(Work to complete):
Count the lines in the listing below that contain the string "LEXAN", and reply with the number alone.

Page images and their extracted text:

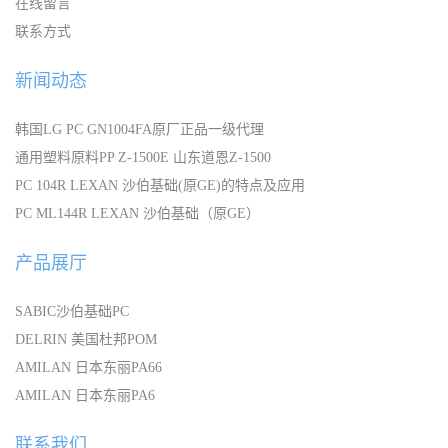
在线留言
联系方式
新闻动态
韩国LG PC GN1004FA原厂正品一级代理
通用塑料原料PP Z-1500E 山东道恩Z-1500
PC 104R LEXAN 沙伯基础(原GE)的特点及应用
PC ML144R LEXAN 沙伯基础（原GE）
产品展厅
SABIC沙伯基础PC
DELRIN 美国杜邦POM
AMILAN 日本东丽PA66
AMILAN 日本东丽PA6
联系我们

==

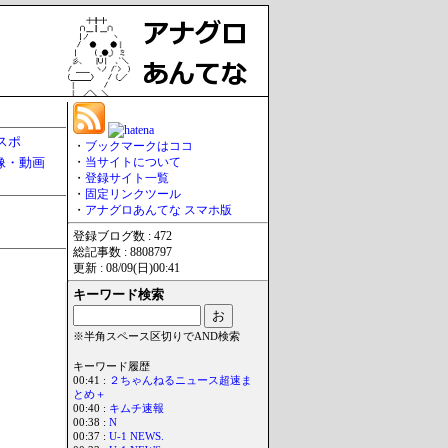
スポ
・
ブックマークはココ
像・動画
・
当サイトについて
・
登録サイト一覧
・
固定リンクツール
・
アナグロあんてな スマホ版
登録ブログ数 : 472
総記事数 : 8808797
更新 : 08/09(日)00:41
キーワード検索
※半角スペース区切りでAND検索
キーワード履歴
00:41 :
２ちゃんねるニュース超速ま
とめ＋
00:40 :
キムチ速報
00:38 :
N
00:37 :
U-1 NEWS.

(Result):
2